Je ne pense vraiment pas que Jonathan Hickman aurait fait les choses comme ça. Il voulait montrer l'avènement et la chute de l'empire mutant, c'est certain. Mais je ne crois absolument pas qu'il aurait bouclé ça dans un bain de sang, avec tellement de haine, de violence, et en ayant recours à un coup de tablette magique pour laisser la place à de nouveaux créateurs. C'est là qu'on mesure la perte qu'a représenté le départ de Hickman, qui n'a jamais été remplacé par un auteur supervisant les grandes lignes de Destiny of X et Fall of X. Peut-être que si Al Ewing avait pris sa relève, ça aurait pu marcher, mais vraisemblablement Jordan White et Marvel n'ont pas souhaité remplacer Hickman comme "head of X", et du coup chacun a fait son truc de son côté, Duggan, Gillen Percy, Ewing. Et aujourd'hui, il faut finir le boulot, mais c'est mal fait.

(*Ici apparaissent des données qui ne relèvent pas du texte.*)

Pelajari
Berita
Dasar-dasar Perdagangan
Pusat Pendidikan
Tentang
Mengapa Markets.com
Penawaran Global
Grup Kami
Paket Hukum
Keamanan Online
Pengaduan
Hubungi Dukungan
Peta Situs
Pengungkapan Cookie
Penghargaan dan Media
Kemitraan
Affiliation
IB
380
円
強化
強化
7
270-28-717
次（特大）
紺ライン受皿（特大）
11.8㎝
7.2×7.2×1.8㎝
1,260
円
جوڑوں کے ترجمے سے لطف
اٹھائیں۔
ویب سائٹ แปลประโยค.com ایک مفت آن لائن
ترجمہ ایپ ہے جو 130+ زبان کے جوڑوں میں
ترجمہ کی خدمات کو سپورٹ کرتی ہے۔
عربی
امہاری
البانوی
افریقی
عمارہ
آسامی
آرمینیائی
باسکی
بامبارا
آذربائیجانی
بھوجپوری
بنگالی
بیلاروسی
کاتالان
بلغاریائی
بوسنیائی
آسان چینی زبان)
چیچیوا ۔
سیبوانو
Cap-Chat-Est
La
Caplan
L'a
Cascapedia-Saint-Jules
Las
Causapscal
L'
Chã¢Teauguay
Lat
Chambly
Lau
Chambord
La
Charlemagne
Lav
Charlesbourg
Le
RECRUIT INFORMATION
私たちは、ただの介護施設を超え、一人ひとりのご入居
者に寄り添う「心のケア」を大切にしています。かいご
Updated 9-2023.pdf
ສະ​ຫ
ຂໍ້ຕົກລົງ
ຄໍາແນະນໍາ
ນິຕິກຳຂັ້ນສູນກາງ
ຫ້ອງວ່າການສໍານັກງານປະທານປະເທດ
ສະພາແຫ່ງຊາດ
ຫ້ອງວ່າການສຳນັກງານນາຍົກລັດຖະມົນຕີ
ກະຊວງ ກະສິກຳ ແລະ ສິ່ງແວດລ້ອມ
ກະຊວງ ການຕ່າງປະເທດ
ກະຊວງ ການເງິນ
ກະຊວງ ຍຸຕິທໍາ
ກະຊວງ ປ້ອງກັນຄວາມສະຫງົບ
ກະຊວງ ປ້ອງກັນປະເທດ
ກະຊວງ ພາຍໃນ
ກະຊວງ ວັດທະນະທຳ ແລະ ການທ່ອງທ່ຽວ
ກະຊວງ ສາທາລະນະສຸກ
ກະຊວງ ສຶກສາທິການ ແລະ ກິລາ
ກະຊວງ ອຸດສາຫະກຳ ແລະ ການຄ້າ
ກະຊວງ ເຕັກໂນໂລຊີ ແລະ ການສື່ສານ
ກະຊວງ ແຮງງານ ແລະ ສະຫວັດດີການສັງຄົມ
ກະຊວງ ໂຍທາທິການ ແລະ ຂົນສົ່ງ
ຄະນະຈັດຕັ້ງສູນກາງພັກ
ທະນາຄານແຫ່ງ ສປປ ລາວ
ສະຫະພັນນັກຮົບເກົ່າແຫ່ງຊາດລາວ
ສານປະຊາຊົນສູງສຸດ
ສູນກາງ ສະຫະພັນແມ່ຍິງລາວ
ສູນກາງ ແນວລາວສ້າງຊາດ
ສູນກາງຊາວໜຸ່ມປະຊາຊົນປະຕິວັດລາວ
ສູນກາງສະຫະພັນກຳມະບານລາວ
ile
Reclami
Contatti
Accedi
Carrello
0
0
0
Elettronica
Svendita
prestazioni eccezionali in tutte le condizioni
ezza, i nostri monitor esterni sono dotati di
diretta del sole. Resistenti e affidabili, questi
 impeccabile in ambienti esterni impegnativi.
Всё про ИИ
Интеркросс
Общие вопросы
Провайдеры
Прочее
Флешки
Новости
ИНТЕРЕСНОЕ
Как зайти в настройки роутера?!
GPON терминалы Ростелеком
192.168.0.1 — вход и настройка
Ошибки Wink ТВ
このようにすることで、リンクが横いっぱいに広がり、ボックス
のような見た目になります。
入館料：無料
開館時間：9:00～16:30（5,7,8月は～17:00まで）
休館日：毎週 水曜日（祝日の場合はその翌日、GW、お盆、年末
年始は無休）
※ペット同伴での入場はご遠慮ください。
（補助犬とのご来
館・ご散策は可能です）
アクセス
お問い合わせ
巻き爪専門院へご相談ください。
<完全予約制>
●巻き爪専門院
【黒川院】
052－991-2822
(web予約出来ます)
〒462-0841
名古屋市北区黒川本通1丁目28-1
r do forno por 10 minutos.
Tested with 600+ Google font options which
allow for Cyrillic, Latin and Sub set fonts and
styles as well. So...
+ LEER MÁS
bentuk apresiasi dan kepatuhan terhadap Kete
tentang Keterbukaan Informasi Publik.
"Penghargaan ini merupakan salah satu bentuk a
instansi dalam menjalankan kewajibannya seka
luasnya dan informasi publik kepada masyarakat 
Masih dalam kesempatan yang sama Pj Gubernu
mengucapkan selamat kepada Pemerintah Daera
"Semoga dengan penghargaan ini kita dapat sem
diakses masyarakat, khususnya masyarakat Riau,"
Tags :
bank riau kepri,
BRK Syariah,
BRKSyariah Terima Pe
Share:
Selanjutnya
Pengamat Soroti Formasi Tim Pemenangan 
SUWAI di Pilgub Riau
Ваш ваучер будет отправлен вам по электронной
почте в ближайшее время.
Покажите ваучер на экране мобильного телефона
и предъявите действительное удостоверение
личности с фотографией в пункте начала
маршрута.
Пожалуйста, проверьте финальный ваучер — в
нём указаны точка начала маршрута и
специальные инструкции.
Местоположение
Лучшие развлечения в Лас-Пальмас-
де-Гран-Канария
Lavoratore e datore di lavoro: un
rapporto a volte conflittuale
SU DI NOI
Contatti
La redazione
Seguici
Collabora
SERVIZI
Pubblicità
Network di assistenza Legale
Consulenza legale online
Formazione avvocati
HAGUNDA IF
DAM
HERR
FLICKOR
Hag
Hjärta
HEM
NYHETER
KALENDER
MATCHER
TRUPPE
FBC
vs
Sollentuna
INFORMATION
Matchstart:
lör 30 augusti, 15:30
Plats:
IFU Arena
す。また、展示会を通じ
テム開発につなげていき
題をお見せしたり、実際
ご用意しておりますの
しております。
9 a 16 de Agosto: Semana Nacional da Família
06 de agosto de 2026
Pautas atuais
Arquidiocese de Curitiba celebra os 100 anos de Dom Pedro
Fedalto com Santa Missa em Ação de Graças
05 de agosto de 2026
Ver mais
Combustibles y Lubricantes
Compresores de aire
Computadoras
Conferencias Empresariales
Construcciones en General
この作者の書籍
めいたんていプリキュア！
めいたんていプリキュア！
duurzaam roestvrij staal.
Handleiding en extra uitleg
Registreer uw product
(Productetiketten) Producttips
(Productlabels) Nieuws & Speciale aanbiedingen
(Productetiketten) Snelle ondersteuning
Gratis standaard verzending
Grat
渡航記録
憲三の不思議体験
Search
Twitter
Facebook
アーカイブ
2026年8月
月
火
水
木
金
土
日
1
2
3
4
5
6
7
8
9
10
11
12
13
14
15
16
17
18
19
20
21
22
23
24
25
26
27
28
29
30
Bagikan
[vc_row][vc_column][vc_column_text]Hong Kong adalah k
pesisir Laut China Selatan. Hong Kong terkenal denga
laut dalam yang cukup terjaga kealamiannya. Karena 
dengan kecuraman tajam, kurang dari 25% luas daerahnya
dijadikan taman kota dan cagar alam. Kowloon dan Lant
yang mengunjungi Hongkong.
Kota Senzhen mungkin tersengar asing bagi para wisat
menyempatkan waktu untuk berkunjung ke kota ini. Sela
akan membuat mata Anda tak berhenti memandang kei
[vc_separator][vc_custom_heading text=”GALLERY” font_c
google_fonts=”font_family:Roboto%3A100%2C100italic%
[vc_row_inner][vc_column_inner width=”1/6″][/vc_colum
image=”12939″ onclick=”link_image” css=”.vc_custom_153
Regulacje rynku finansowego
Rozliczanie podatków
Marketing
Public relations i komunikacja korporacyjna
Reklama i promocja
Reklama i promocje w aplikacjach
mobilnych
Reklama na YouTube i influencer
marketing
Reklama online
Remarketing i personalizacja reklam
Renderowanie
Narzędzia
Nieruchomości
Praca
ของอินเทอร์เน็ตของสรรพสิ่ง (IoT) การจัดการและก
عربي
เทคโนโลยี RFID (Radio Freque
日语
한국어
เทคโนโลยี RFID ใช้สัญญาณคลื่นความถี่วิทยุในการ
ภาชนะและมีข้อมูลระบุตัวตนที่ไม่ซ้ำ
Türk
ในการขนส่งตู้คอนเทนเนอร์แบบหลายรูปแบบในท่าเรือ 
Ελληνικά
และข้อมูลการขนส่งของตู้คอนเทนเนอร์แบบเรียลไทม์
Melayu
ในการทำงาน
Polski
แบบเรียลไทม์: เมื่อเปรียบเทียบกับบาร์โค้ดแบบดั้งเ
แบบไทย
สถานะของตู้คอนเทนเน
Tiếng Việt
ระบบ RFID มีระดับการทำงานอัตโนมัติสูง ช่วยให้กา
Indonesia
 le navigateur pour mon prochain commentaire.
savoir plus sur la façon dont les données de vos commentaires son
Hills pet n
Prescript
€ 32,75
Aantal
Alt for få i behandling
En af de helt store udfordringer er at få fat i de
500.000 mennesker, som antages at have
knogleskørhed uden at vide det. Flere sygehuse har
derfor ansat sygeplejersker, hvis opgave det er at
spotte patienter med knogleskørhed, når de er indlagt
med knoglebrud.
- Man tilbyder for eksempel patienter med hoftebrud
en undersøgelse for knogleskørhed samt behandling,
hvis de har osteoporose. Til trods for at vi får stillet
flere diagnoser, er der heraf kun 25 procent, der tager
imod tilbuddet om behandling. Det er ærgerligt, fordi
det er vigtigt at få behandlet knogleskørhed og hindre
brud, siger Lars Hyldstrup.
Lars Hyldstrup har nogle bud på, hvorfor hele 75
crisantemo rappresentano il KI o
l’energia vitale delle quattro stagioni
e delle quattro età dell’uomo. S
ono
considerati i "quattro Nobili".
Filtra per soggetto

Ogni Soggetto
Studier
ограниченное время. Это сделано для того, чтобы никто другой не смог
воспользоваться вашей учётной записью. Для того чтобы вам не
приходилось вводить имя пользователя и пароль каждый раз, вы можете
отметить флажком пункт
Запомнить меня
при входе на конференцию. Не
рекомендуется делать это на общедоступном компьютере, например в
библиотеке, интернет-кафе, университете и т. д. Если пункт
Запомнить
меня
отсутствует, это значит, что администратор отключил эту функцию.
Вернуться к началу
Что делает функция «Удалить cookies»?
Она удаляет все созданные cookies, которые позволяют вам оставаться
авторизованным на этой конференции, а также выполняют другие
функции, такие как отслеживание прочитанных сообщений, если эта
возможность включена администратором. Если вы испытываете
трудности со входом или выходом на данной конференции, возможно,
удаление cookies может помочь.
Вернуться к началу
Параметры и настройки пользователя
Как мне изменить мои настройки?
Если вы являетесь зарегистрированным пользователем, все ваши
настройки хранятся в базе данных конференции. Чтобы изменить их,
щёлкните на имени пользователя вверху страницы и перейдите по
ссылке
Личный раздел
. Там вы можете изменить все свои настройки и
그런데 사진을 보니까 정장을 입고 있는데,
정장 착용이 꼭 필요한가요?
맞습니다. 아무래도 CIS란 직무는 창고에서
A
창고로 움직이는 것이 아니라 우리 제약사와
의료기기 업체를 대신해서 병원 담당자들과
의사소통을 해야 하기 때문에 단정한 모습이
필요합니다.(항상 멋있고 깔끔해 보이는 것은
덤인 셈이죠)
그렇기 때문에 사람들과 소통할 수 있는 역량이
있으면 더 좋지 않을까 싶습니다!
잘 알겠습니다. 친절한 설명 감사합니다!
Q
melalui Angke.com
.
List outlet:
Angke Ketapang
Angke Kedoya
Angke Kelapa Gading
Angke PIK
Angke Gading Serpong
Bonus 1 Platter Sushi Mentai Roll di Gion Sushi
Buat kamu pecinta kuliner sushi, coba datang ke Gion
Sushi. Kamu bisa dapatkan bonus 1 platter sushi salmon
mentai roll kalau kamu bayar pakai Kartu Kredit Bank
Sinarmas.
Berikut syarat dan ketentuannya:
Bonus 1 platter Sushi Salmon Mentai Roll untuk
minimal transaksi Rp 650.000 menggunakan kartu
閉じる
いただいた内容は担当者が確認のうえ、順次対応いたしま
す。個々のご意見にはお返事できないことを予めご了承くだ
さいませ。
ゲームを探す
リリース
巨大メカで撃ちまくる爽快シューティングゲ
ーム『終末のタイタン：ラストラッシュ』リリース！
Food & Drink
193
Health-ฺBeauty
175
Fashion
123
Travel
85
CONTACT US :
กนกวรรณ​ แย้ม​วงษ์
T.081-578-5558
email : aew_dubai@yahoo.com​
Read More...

Phil Noto dessine encore cet épisode, qui aurait pourtant parfaitement convenu à Joshua Cassara (qui se contente de signer la couverture - je pense que Cassara se prépare pour quelque chose, qui sera annoncé prochainement parce que c'est trop bizarre qu'un artiste mis en avant comme ça auparavant se limite en ce moment à faire des couvertures). Et bon, j'aime bien Noto, mais franchement, il n'est pas en forme actuellement. On sent qu'il travaille à l'arrache, et que ce qu'il a à dessiner ne l'inspire pas. Il ne se foule pas et en plus, comme dans cet épisode précis, l'action domine, il n'est pas dans son élément. Il y a des angles de prise de vue maladroits, des compositions foirées, des moments qui tombent à plat.

Gerry Duggan ramène Lockheed et on a droit à une scène embarrassante de nullité quand le dragon est ramené à Kitty et Ilyana : on vient d'assister à un véritable massacre commis par les deux filles et tout d'un coup, le scénariste nous sort une scène tchoupi avec le dragon. "On vient d'éviscérer tout un bataillon d'Orchis mais on est trop contentes en plus de retrouver Lockheed". Non, c'est pas possible de tomber autant à côté de la plaque.

Je sens que la fin de Krakoa va être péééééééééniiiiiiiiiiible.